Could you write out every record below exactly, leaving out any pictures?

Dataset entries ->

● ● ● ●

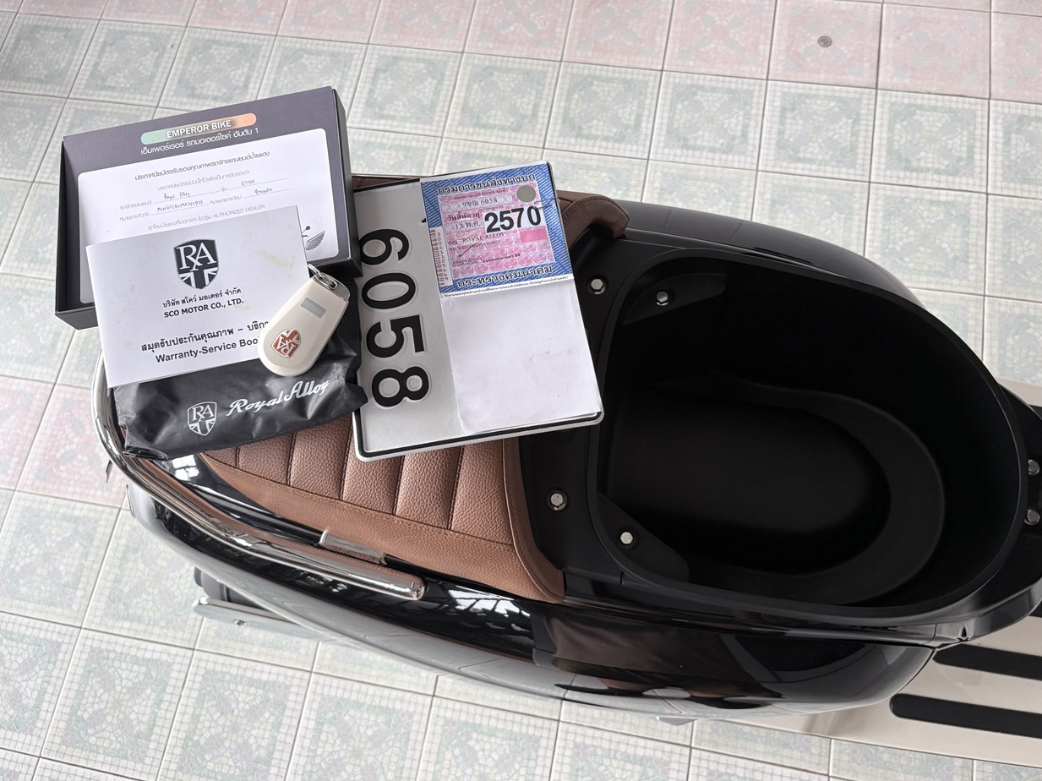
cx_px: 534
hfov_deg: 65.3
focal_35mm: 27
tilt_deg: -70.9
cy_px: 390
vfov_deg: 51.3
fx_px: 813
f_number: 1.6
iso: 125
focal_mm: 5.96
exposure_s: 1/70
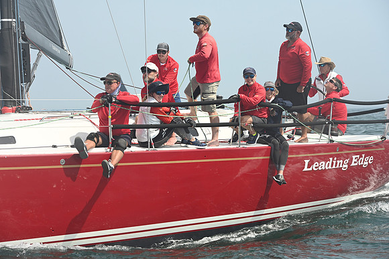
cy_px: 130
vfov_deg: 12.2
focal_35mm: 112
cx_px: 194
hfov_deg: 18.3
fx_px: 1210
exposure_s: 1/1250
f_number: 6.3
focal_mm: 112
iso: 320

● ● ● ●

Result of the exercise ->
cx_px: 534
hfov_deg: 65.3
focal_35mm: 27
tilt_deg: -70.9
cy_px: 390
vfov_deg: 51.3
fx_px: 813
f_number: 1.6
iso: 125
focal_mm: 5.96
exposure_s: 1/70
cy_px: 130
vfov_deg: 12.2
focal_35mm: 112
cx_px: 194
hfov_deg: 18.3
fx_px: 1210
exposure_s: 1/1250
f_number: 6.3
focal_mm: 112
iso: 320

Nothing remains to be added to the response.